__Exercise prompt__. Revise the entries below by replacing every "Transcribe" with "Write out", keeping everything else unchanged.

__Records shown__.
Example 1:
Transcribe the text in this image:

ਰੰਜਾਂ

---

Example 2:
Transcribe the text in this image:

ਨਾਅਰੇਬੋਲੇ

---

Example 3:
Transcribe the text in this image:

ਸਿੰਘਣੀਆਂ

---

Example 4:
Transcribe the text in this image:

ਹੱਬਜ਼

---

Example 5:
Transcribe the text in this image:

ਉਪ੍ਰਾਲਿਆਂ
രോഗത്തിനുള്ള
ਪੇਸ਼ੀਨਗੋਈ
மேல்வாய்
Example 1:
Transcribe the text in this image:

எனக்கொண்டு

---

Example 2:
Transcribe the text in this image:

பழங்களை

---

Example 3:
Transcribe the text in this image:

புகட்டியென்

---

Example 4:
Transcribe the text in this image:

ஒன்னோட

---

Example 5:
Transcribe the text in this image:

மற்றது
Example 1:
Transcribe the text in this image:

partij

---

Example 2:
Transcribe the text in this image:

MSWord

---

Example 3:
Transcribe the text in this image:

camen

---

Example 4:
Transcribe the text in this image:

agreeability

__Response__.
Example 1:
Write out the text in this image:

ਰੰਜਾਂ

---

Example 2:
Write out the text in this image:

ਨਾਅਰੇਬੋਲੇ

---

Example 3:
Write out the text in this image:

ਸਿੰਘਣੀਆਂ

---

Example 4:
Write out the text in this image:

ਹੱਬਜ਼

---

Example 5:
Write out the text in this image:

ਉਪ੍ਰਾਲਿਆਂ
രോഗത്തിനുള്ള
ਪੇਸ਼ੀਨਗੋਈ
மேல்வாய்
Example 1:
Write out the text in this image:

எனக்கொண்டு

---

Example 2:
Write out the text in this image:

பழங்களை

---

Example 3:
Write out the text in this image:

புகட்டியென்

---

Example 4:
Write out the text in this image:

ஒன்னோட

---

Example 5:
Write out the text in this image:

மற்றது
Example 1:
Write out the text in this image:

partij

---

Example 2:
Write out the text in this image:

MSWord

---

Example 3:
Write out the text in this image:

camen

---

Example 4:
Write out the text in this image:

agreeability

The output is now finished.